Since mid-July, some birds have come from the north. The same species came from the south for spring migrations a few months ago.

Some seem to spend much of their year in migration, said Ken Brunson, Kansas Department of Wildlife and Parks nongame biologist. They spend little time on their summer nesting grounds.

“They get up there and get the job done pretty darned quickly,” Brunson said. “Most of those chicks are pretty active even when they’re small.”

He said many chicks may only be about 6 weeks old when they begin southward migrations with their parents.

Max Thompson has had upland sandpipers passing over his Winfield home for several days.

“All you have to do is step outside early and listen,” said Thompson, a retired professor of biology at Southwestern College. “They nest from the Flint Hills up into Alaska and they’re going clear back to Argentina for the winter.”

Gress said several other species of sandpipers have been seen locally and most of those nested in the tundra only a few weeks ago.

Shorebirds, like sandpipers, make up many of the earliest migrants.

Barry Jones, Quivira National Wildlife Refuge naturalist, said about 20 species of the small- to medium-size wading birds have arrived within the past few weeks.

But you needn’t head to a wetland to witness early migrations.

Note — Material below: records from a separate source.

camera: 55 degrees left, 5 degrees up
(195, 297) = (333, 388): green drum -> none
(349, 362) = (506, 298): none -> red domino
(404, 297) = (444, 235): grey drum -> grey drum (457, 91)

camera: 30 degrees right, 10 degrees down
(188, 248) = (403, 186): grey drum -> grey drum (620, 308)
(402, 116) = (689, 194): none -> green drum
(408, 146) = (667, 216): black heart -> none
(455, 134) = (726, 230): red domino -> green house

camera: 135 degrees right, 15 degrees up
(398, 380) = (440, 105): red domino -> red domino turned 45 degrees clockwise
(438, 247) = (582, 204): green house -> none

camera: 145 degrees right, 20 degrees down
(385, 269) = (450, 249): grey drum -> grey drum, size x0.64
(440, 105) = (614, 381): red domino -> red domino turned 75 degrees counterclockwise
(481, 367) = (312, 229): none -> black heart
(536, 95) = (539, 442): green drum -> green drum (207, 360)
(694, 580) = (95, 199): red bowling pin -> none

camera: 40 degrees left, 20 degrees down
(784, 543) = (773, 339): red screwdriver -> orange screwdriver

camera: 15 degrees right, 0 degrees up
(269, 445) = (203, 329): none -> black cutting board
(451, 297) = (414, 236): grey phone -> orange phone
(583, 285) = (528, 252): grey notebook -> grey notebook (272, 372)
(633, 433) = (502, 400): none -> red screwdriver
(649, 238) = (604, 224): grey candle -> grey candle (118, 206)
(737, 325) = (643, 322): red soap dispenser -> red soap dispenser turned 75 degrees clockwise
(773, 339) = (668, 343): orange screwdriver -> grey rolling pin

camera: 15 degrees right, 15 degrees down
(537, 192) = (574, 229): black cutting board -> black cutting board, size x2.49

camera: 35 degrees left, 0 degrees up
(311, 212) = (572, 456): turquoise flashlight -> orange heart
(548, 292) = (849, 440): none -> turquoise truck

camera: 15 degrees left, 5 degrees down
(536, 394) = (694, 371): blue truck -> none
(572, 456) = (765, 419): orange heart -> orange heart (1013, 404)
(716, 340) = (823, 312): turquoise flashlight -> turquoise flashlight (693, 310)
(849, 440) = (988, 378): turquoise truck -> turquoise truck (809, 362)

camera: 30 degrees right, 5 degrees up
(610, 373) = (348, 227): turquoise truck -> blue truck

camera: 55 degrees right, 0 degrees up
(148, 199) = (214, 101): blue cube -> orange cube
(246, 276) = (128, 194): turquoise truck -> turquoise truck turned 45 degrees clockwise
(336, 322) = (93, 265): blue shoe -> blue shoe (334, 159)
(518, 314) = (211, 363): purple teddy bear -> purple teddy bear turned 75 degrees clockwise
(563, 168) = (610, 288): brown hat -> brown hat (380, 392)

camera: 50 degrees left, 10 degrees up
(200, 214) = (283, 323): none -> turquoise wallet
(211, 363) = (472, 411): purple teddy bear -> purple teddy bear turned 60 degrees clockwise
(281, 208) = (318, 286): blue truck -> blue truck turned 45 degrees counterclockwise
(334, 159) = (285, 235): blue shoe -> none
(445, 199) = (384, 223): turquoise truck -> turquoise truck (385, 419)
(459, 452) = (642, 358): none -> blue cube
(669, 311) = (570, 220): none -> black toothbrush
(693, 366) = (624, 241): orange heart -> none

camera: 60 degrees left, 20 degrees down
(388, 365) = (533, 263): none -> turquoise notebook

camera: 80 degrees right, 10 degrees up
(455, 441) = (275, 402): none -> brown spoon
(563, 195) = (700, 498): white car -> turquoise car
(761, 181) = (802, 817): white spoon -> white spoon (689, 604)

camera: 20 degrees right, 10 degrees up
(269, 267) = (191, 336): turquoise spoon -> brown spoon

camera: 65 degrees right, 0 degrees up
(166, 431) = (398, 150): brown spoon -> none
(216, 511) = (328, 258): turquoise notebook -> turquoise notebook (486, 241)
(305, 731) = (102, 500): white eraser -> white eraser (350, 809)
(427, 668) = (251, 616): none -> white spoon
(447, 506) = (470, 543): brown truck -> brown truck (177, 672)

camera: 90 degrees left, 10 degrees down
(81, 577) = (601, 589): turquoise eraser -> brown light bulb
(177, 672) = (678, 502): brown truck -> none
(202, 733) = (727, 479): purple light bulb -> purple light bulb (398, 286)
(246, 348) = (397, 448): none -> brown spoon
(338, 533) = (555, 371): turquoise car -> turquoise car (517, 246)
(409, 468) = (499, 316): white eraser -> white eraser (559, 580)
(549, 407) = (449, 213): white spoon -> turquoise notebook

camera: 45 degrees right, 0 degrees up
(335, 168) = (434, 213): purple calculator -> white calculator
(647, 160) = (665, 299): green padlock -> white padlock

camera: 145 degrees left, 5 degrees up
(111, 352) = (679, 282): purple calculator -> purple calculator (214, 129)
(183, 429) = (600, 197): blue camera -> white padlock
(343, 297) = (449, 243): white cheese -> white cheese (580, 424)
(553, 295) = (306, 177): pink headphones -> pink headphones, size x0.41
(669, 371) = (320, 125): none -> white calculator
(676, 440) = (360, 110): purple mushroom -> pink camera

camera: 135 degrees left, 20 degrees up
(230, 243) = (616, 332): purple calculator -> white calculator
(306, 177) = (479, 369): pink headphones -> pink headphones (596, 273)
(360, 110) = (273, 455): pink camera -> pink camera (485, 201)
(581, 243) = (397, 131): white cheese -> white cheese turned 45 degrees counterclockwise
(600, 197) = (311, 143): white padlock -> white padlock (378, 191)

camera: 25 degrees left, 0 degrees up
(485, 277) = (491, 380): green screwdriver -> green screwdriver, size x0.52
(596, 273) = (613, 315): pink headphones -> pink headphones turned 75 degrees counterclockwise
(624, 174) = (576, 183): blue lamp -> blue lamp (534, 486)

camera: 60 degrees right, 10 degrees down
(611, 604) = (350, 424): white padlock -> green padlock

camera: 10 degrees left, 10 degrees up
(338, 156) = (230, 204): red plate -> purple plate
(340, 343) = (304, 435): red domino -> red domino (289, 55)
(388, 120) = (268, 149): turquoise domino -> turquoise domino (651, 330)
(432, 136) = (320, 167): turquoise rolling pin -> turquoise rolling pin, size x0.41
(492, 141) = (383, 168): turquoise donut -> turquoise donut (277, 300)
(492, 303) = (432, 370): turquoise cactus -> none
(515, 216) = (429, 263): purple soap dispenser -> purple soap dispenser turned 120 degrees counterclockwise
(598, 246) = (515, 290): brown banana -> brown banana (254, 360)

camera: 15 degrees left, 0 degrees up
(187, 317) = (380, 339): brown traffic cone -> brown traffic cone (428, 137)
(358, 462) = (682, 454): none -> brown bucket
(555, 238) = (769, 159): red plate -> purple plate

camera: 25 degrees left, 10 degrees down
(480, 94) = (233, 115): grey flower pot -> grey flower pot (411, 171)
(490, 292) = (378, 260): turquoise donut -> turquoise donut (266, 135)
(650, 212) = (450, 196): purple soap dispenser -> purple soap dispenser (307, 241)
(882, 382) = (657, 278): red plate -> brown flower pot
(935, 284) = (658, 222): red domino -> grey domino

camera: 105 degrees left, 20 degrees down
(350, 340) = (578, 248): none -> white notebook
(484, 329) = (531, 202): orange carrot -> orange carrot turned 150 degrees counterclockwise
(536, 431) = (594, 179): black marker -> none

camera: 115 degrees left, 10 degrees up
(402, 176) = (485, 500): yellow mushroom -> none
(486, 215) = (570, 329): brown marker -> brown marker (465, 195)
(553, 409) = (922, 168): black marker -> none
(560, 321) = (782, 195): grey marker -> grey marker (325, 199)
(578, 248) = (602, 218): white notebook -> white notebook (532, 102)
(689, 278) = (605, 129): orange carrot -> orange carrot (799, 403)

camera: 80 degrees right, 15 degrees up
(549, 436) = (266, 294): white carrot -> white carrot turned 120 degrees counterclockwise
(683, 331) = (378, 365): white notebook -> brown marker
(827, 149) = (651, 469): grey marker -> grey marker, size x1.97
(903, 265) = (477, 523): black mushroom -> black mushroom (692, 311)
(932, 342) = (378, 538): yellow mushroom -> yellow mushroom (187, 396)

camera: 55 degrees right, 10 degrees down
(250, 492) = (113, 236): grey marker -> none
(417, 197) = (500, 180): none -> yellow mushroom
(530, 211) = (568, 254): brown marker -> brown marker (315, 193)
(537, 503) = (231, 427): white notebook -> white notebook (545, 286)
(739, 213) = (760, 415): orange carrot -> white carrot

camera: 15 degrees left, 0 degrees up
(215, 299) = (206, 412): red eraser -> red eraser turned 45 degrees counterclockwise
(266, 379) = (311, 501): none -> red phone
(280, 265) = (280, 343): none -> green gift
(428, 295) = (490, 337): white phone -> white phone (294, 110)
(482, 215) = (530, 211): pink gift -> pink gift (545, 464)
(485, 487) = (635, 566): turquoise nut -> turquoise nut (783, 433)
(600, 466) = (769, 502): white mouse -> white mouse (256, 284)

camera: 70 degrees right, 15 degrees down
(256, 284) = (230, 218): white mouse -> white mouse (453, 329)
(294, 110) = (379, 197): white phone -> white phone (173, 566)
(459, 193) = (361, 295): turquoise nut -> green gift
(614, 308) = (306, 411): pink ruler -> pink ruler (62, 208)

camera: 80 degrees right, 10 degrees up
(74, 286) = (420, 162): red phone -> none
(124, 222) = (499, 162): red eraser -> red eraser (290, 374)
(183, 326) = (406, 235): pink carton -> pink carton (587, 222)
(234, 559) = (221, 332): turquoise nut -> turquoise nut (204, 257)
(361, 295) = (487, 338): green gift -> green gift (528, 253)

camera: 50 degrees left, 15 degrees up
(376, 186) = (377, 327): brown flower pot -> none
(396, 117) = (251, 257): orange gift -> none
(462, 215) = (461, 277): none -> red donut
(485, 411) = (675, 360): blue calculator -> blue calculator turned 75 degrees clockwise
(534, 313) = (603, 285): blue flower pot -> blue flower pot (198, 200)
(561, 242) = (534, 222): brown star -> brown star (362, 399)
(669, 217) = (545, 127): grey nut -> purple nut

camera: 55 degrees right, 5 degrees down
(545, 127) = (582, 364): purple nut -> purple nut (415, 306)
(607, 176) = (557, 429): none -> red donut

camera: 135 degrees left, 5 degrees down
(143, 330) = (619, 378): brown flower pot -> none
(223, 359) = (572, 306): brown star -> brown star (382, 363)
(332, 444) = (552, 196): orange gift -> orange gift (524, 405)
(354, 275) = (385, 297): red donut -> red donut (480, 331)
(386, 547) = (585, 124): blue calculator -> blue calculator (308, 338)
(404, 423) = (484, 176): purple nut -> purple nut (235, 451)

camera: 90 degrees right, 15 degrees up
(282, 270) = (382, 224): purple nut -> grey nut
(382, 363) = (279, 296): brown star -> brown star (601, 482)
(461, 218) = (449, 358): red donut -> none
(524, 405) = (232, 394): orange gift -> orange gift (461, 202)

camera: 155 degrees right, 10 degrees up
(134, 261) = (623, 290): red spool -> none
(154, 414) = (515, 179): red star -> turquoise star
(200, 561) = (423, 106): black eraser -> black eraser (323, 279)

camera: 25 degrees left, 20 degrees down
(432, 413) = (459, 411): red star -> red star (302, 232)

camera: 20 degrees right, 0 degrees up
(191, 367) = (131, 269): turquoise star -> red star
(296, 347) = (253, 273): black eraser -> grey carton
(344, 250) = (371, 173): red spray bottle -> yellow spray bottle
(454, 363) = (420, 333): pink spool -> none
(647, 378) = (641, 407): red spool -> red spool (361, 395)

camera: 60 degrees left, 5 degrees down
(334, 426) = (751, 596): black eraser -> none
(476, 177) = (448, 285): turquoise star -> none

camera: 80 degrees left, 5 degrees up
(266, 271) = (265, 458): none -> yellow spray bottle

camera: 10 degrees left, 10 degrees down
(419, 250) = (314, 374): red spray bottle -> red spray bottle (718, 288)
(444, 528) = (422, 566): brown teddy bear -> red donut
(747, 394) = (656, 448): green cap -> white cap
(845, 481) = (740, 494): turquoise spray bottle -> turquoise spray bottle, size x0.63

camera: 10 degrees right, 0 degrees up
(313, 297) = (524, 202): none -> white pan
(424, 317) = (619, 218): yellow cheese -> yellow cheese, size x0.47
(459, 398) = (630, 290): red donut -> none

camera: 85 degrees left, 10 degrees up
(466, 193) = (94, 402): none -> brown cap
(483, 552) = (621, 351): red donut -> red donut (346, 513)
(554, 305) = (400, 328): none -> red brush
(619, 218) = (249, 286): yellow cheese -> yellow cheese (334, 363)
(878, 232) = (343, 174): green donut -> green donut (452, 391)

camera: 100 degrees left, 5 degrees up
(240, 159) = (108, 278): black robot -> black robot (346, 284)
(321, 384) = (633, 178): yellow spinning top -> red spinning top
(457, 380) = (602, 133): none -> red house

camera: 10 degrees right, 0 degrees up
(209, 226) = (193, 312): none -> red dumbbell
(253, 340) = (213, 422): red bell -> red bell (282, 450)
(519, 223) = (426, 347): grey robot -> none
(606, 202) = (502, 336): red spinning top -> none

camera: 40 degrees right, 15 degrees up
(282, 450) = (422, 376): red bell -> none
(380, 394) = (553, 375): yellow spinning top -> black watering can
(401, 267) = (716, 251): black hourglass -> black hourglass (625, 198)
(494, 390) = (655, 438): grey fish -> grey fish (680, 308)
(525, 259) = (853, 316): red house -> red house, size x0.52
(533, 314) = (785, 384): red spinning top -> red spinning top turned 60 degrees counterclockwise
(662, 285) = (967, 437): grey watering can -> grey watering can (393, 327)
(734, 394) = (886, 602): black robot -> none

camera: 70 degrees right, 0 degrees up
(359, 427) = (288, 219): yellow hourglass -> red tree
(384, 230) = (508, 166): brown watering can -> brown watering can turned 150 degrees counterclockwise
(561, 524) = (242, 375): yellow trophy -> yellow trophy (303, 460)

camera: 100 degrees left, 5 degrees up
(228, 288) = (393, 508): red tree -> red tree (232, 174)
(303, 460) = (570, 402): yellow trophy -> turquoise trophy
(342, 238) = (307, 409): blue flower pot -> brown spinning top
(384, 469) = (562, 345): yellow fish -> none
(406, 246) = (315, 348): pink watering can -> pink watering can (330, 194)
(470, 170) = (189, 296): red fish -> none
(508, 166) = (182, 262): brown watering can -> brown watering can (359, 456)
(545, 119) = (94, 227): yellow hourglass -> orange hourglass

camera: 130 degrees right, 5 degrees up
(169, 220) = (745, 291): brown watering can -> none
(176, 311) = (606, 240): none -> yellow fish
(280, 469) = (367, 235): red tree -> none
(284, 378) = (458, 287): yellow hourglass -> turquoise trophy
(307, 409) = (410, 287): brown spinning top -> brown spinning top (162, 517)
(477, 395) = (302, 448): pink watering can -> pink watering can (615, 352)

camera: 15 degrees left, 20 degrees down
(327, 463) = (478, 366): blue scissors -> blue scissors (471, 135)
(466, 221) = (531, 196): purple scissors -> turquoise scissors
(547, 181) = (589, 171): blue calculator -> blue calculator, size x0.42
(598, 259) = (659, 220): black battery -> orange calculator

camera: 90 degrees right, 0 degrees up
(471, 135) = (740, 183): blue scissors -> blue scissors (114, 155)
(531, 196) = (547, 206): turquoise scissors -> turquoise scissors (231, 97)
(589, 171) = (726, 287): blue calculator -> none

“Now’s a great time to have hummingbird feeders out,” Gress said. “You may have not had any nest anywhere near your house this summer, but they’re moving through.”

Some of Kansas’ most common and popular birds are readying for migrations, too.

Purple martins recently amassed near downtown Wichita nightly. A row of trees at Via Christi Hospital on St. Francis is where 40,000 or more martins are staging for a few weeks before heading to Brazil.

Thompson said Mississippi kites will start leaving soon. Other species will, too.

“A lot of our birds are gone by the first of September,” he said. “I’ve seen purple martins in Belize the first week of August, and they didn’t spend the summer there.”

More species will take up migration through the late fall.

By late November, Kansas prairies will hold some of the nation’s top concentrations of hawks and falcons, which will spend the winter feeding on abundant rodent populations.

Huge flocks of ducks and geese will settle in Kansas to feed amid broad fields of wheat and grain. Bald eagles will settle in Kansas to feed on those flocks of ducks and geese.

Come the first teasingly warm days of late winter and early spring, the migrational cycle will reverse itself. The waterfowl will be some of the first to head north.

Some of those passing through last, like the shorebirds, will be the birds seen migrating now.

But they’ll make the many thousands of miles trip, some species flying up to 600 miles a day. They’ll stay up north just long enough to fledge their young and do it all again.

“It’s a bi-yearly migrational miracle,” Brunson said. “It’s all pretty amazing.”